Portrait Anthony Lawrence

Datum rojstva: 01.01.1957

Kraj rojstva: Tamworth, New South Wales, Australia

Anthony Lawrence was born in 1957 in Tamworth, in rural New South Wales. He has worked as a stockman, fisherman, truck driver and teacher of English and Drama. He has lived in Western Australia as well as NSW, and now lives in Hobart in Tasmania.

Lawrence has published five individual collections of poetry, Dreaming in Stone (1989), Three Days out of Tidal Town (1991), The Darkwood Aquarium (1993) shortlisted for the NSW Premier’s Award, Cold Wires of Rain (1995), and The Viewfinder (1996) which won the 1997 NSW Premier’s Award for Poetry.

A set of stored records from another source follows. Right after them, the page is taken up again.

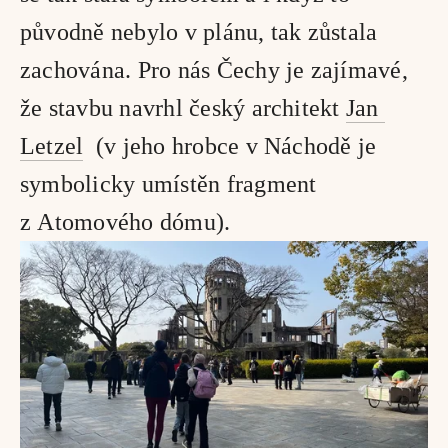
původně nebylo v plánu, tak zůstala 
zachována. Pro nás Čechy je zajímavé, 
že stavbu navrhl český architekt 
Jan 
Letzel
  (v jeho hrobce v Náchodě je 
symbolicky umístěn fragment 
z Atomového dómu). 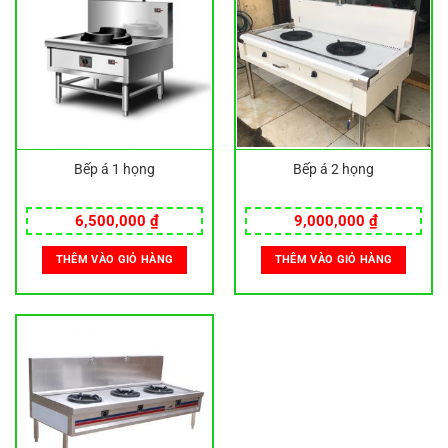
Bếp á 1 họng
Bếp á 2 họng
6,500,000
₫
9,000,000
₫
THÊM VÀO GIỎ HÀNG
THÊM VÀO GIỎ HÀNG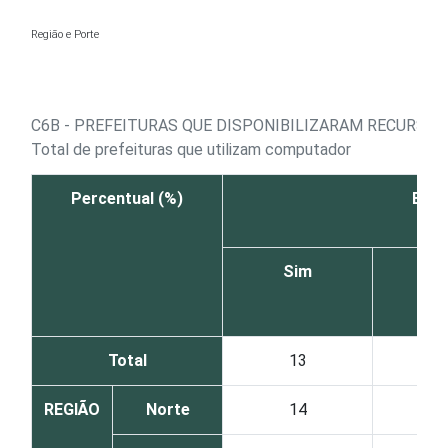
Ir para o conteúdo
Região e Porte
C6B - PREFEITURAS QUE DISPONIBILIZARAM RECURSOS
Total de prefeituras que utilizam computador
Percentual (%)
Envi
Sim
N
Total
13
8
REGIÃO
Norte
14
8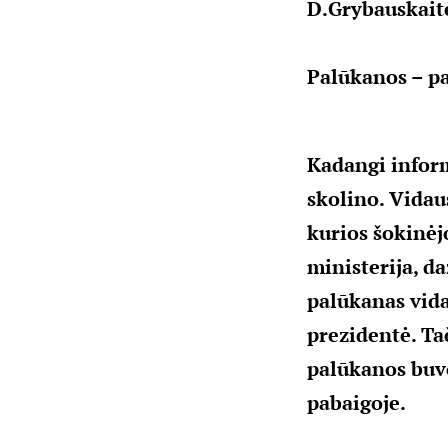
D.Grybauskaitė
Palūkanos – pa
Kadangi informa
skolino. Vidau
kurios šokinėj
ministerija, d
palūkanas vida
prezidentė. Ta
palūkanos buvo 
pabaigoje.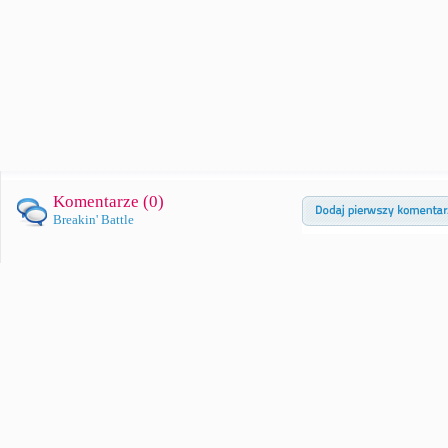
Komentarze (
0
)
Breakin' Battle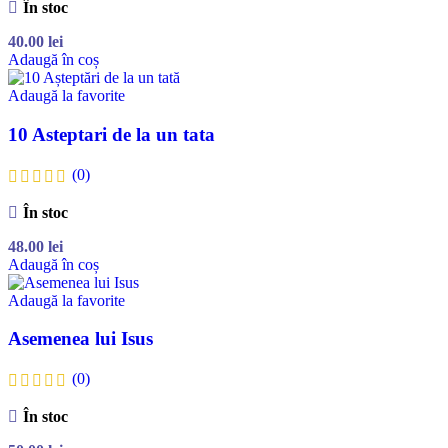
În stoc
40.00
lei
Adaugă în coș
Adaugă la favorite
10 Asteptari de la un tata
(0)
În stoc
48.00
lei
Adaugă în coș
Adaugă la favorite
Asemenea lui Isus
(0)
În stoc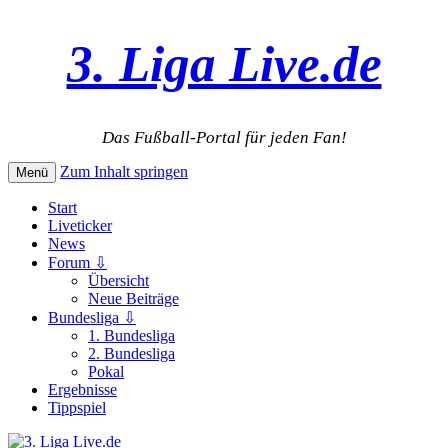
3. Liga Live.de
Das Fußball-Portal für jeden Fan!
Zum Inhalt springen
Menü
Start
Liveticker
News
Forum ⇩
Übersicht
Neue Beiträge
Bundesliga ⇩
1. Bundesliga
2. Bundesliga
Pokal
Ergebnisse
Tippspiel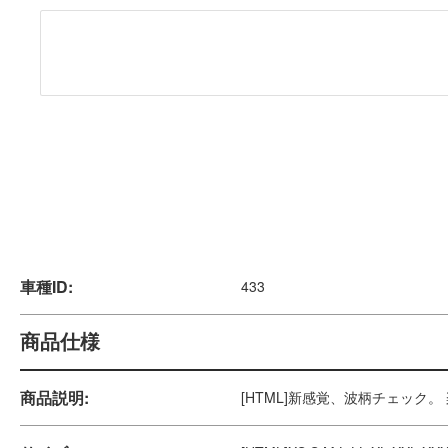
新感覚、波柄チェック。
楽しみ方は自由、４カラーから選べる
フロアマットトリートメント。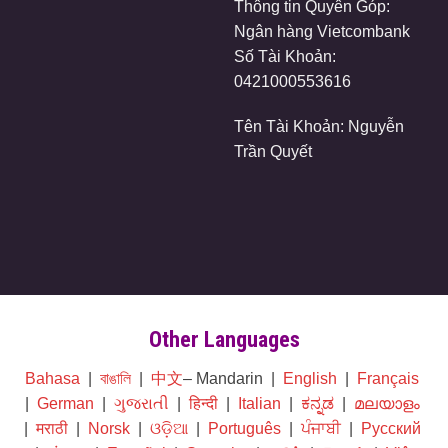
Thông tin Quyên Góp:
Ngân hàng Vietcombank
Số Tài Khoản:
0421000553616
Tên Tài Khoản: Nguyễn
Trần Quyết
Other Languages
Bahasa
|
বাঙালি
|
中文
– Mandarin |
English
|
Français
|
German
|
ગુજરાતી
|
हिन्दी
|
Italian
|
ಕನ್ನಡ
|
മലയാളം
|
मराठी
|
Norsk
|
ଓଡ଼ିଆ
|
Português
|
ਪੰਜਾਬੀ
|
Русский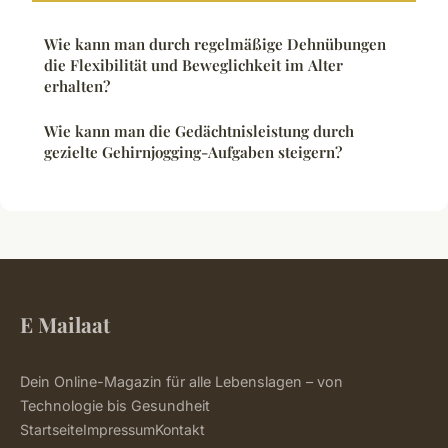
Wie kann man durch regelmäßige Dehnübungen
die Flexibilität und Beweglichkeit im Alter
erhalten?
Wie kann man die Gedächtnisleistung durch
gezielte Gehirnjogging-Aufgaben steigern?
E Mailaat
Dein Online-Magazin für alle Lebenslagen – von
Technologie bis Gesundheit
Startseite
Impressum
Kontakt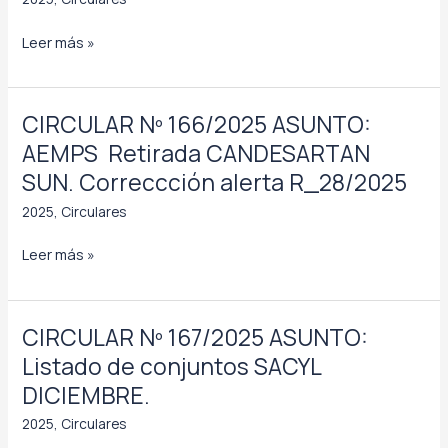
para
CIRCULAR
Leer más »
enero.
Nº
171/2025
ASUNTO:
CIRCULAR Nº 166/2025 ASUNTO:
Punto
AEMPS  Retirada CANDESARTAN
farmacológico:
SUN. Correccción alerta R_28/2025
Las
esofagitis
2025
,
Circulares
y
CIRCULAR
Leer más »
su
Nº
tratamiento
166/2025
ASUNTO:
CIRCULAR Nº 167/2025 ASUNTO:
AEMPS
Listado de conjuntos SACYL
DICIEMBRE.
Retirada
CANDESARTAN
2025
,
Circulares
SUN.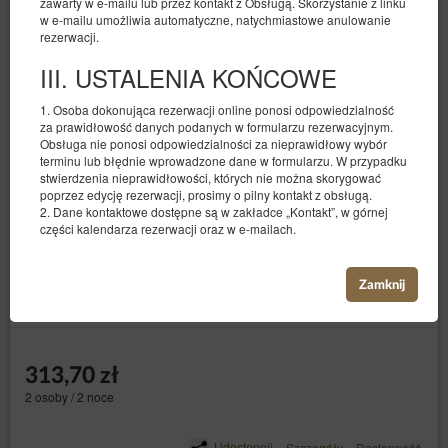
zawarty w e-mailu lub przez kontakt z Obsługą. Skorzystanie z linku
w e-mailu umożliwia automatyczne, natychmiastowe anulowanie
rezerwacji.
III. USTALENIA KOŃCOWE
1. Osoba dokonująca rezerwacji online ponosi odpowiedzialność
za prawidłowość danych podanych w formularzu rezerwacyjnym.
Obsługa nie ponosi odpowiedzialności za nieprawidłowy wybór
terminu lub błędnie wprowadzone dane w formularzu. W przypadku
stwierdzenia nieprawidłowości, których nie można skorygować
poprzez edycję rezerwacji, prosimy o pilny kontakt z obsługą.
2. Dane kontaktowe dostępne są w zakładce „Kontakt”, w górnej
Kwiatowa 5/401
części kalendarza rezerwacji oraz w e-mailach.
Dostępna liczba: 1
2
2 osoby
pow. 18,00 m
1 sypialnia
Zamknij
1 duże łóżko podwójne (Queen)
313,70 zł
2 osoby / 2 noce
Udostępnij
Szczegóły
Dostępność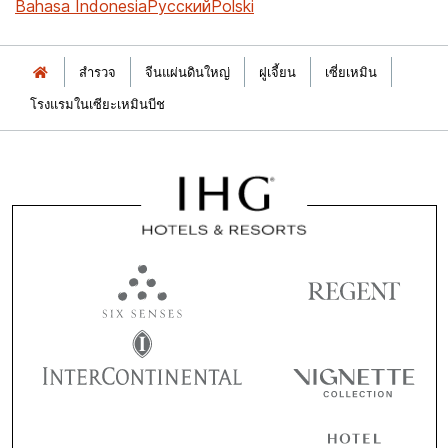
Bahasa Indonesia
Русский
Polski
สำรวจ
จีนแผ่นดินใหญ่
ฝูเจี้ยน
เซี่ยเหมิน
โรงแรมในเซียะเหมินบีช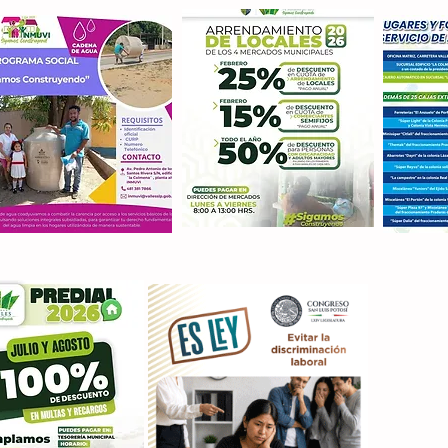
Con M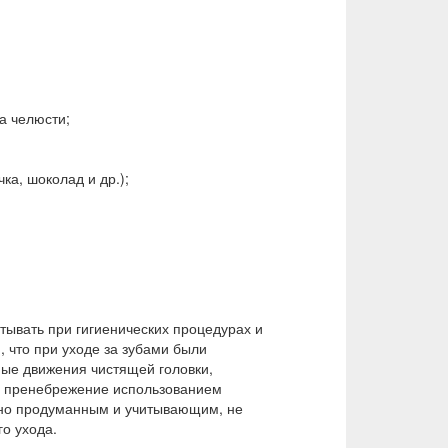
а челюсти;
а, шоколад и др.);
итывать при гигиенических процедурах и
, что при уходе за зубами были
ные движения чистящей головки,
ы, пренебрежение использованием
ьно продуманным и учитывающим, не
о ухода.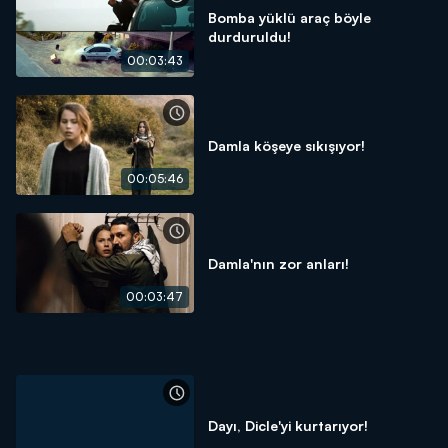
Bomba yüklü araç böyle
durduruldu!
00:03:43
Damla köşeye sıkışıyor!
00:05:46
Damla'nın zor anları!
00:03:47
Dayı, Dicle'yi kurtarıyor!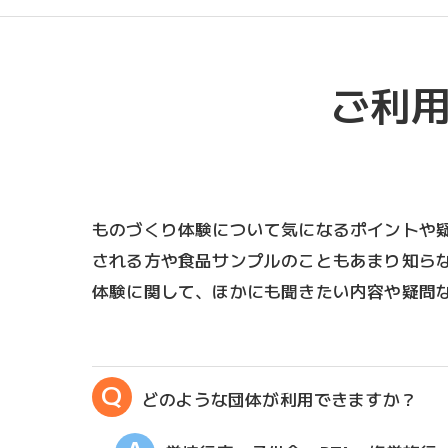
ご利
ものづくり体験について気になるポイントや
される方や食品サンプルのこともあまり知ら
体験に関して、ほかにも聞きたい内容や疑問
どのような団体が利用できますか？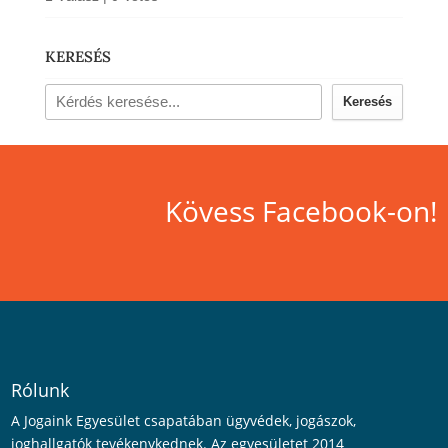
KERESÉS
Keresés
Kövess Facebook-on!
Rólunk
A Jogaink Egyesület csapatában ügyvédek, jogászok,
joghallgatók tevékenykednek. Az egyesületet 2014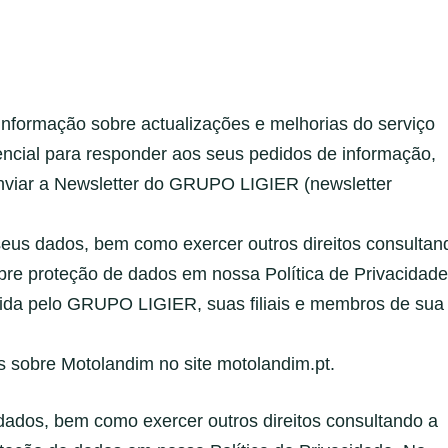
informação sobre actualizações e melhorias do serviço
encial para responder aos seus pedidos de informação,
 enviar a Newsletter do GRUPO LIGIER (newsletter
r seus dados, bem como exercer outros direitos consultan
bre proteção de dados em nossa Política de Privacidade
tida pelo GRUPO LIGIER, suas filiais e membros de sua
 sobre Motolandim no site motolandim.pt.
s dados, bem como exercer outros direitos consultando a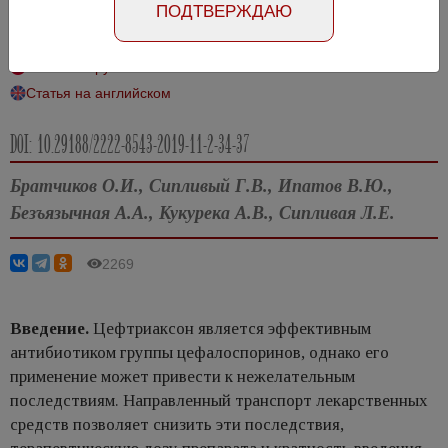
ПОДТВЕРЖДАЮ
использования при необструктивном пиелонефрите
Статья на русском
Статья на английском
DOI: 10.29188/2222-8543-2019-11-2-34-37
Братчиков О.И., Сипливый Г.В., Ипатов В.Ю.,
Безъязычная А.А., Кукурека А.В., Сипливая Л.Е.
2269
Введение.
Цефтриаксон является эффективным
антибиотиком группы цефалоспоринов, однако его
применение может привести к нежелательным
последствиям. Направленный транспорт лекарственных
средств позволяет снизить эти последствия,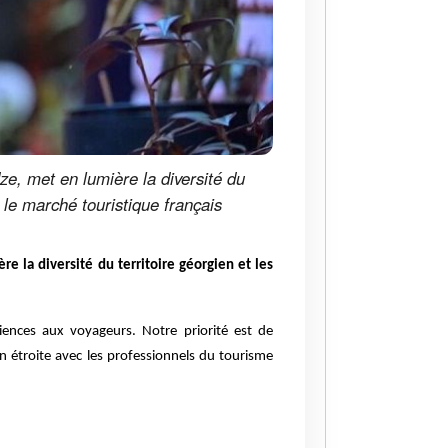
ze, met en lumière la diversité du
r le marché touristique français
e la diversité du territoire géorgien et les
riences aux voyageurs. Notre priorité est de
n étroite avec les professionnels du tourisme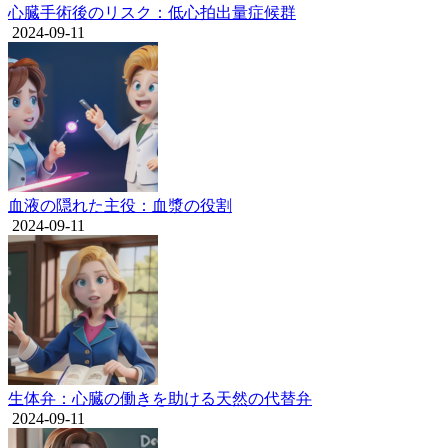
心臓手術後のリスク：低心拍出量症候群
2024-09-11
血液の隠れた主役：血漿の役割
2024-09-11
生体弁：心臓の働きを助ける天然の代替弁
2024-09-11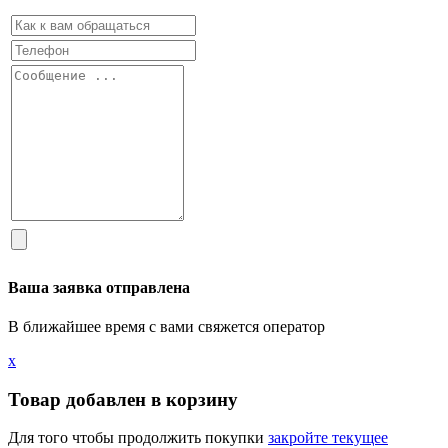
Ваша заявка отправлена
В ближайшее время с вами свяжется оператор
х
Товар добавлен в корзину
Для того чтобы продолжить покупки
закройте текущее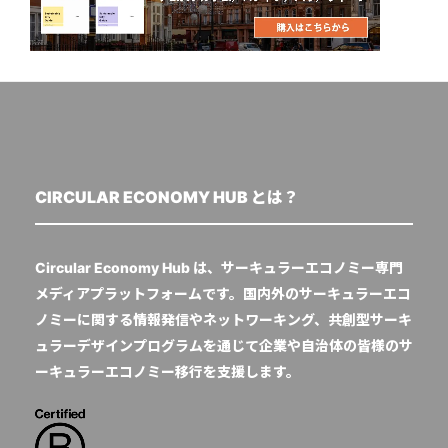
CIRCULAR ECONOMY HUB とは？
Circular Economy Hub は、サーキュラーエコノミー専門
メディアプラットフォームです。国内外のサーキュラーエコ
ノミーに関する情報発信やネットワーキング、共創型サーキ
ュラーデザインプログラムを通じて企業や自治体の皆様のサ
ーキュラーエコノミー移行を支援します。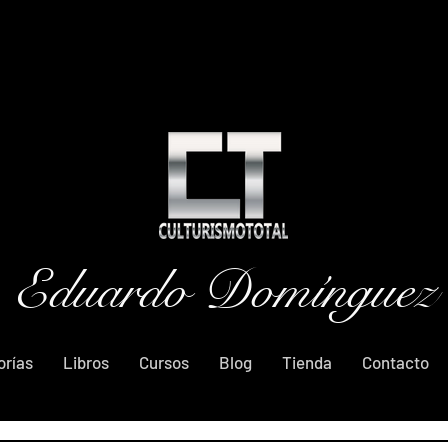
Eduardo Domínguez
orías
Libros
Cursos
Blog
Tienda
Contacto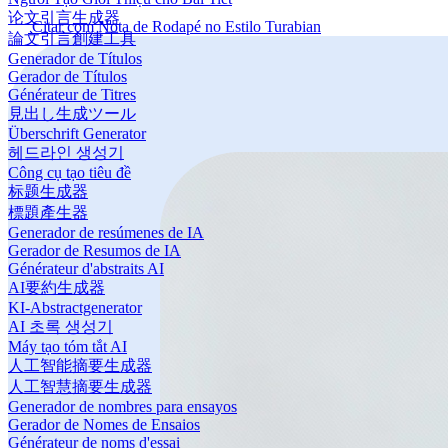
论文引言生成器
Citar com Nota de Rodapé no Estilo Turabian
論文引言創建工具
Generador de Títulos
Gerador de Títulos
Générateur de Titres
見出し生成ツール
Überschrift Generator
헤드라인 생성기
Công cụ tạo tiêu đề
标题生成器
標題產生器
Generador de resúmenes de IA
Gerador de Resumos de IA
Générateur d'abstraits AI
AI要約生成器
KI-Abstractgenerator
AI 초록 생성기
Máy tạo tóm tắt AI
人工智能摘要生成器
人工智慧摘要生成器
Generador de nombres para ensayos
Gerador de Nomes de Ensaios
Générateur de noms d'essai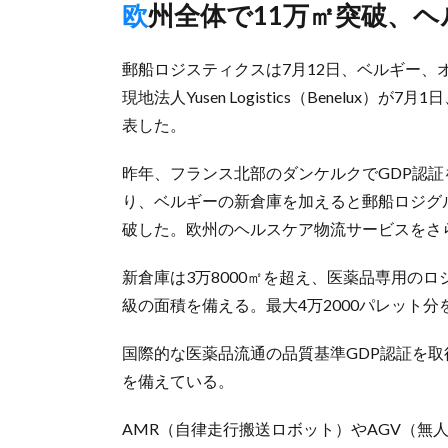
欧州全体で11万㎡突破、
郵船ロジスティクスは7月12日、ベルギー、
現地法人Yusen Logistics（Benelu
表した。
昨年、フランス北部のダンケルクでGDP認
り、ベルギーの新倉庫を加えると郵船ロジグ
破した。欧州のヘルスケア物流サービスをさ
新倉庫は3万8000㎡を超え、医薬品専用の
級の面積を備える。最大4万2000パレット分
国際的な医薬品流通の品質基準GDP認証を取得
を備えている。
AMR（自律走行搬送ロボット）やAGV（無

Lawrence’s significance as a poet was recognised in the 1998 publication, by University of Queensland Press, of his New and Selected Poems 1989-1998, a shorter version of which, together with new poems, was published as Skinned by Light: Poems 1989-2002 in 2002. A new collection, The Sleep of a Learning Man is to be published by Giramondo in 2003. Lawrence has also published a novel, In the Half Light (Picador, 2000).

Lawrence characteristically sets his figures within powerful landscapes and seascapes, so that there is a close transaction between the forces moving without, and those within the consciousness of his characters. Sometimes this takes the form of an elemental exchange or confrontation; at other times, it is enacted through ritual and the identification of significant detail. As a result, there is a strong dramatic quality in Lawrence’s verse, and one which enhances rather than diminishes the humanity of his figures, despite the scale of the landscapes in which they are placed.

His great emphasis, in this context, is on the primacy of relationship, particularly those most intimate relationships, between parent and child, or between husband and wife. This in turns leads to a moral questioning – about responsibility and duty, love and desire, memory and guilt – which, given the primal nature of the settings, takes on a primal quality itself. Though he is dealing with elemental entities and surreal intensities, Lawrence’s poetry is marked by both this moral concern, and by a sureness of touch which keeps the powerful energies he evokes under firm control.